Bernstein, Arthur; Rothfeld, Edwin L.; Robins, Bernard; Cohen, Frederick; Simon, Franklin
November 1963
Angiology;Nov1963, Vol. 14 Issue 11, p559
Academic Journal
1. Shock in myocardial infarction must be vigorously combatted by increasing cardiac output and coronary blood flow if these patients are to be salvaged. 2. Inotropic, vasoconstrictor vasopressors such as norepinephrine and metaraminol are effective but have the disadvantage of the need for careful tigration, slough at sites of extravascular infiltration and arrhythmia production. 3. Pure vasoconstrictors such as methoxamine are probably best not used in the treatment of cardiogenic shock since they increase cardiac work. 4. Mephentermine sulphate is an inotropic vasopressor which is not a peripheral arterial constrictor, but is a venoconstrictor.
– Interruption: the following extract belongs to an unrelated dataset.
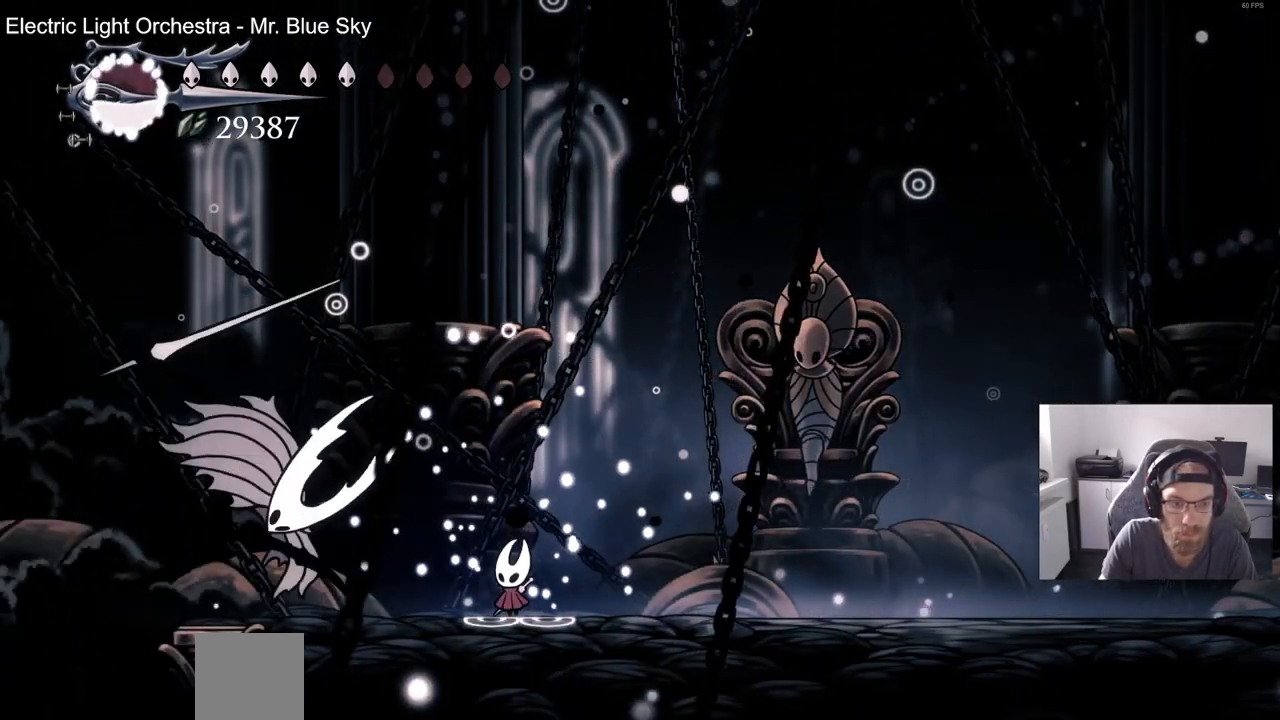
{"buttons": ["CROSS", "DPAD_DOWN", "DPAD_RIGHT"], "left_stick": "center", "right_stick": "center", "events": [[150, "SQUARE", "down"], [250, "SQUARE", "up"], [317, "CROSS", "down"], [317, "DPAD_RIGHT", "down"], [367, "DPAD_DOWN", "down"]]}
It thereby increases cardiac efficiency. It is also antiarrhythmic. 5. Mephentermine was used to treat 80 cases of severe cardiogenic shock. In 61 cases, (76 per cent), there was an initial adequate rise in blood pressure with an ultimate survival rate of 43 per cent of the group. 6. Mephentermine was given in doses of 60 mg intravenously or intramuscularly or both followed by an intravenous drip of 600 to 1200 mg in 500 cc of 5 per cent glucose in distilled water with no evidence of slough, rash, excess rise of blood pressure or undue cerebral stimulation. Precise titration of dose was not needed and tachyphylaxis did not occur using this regime.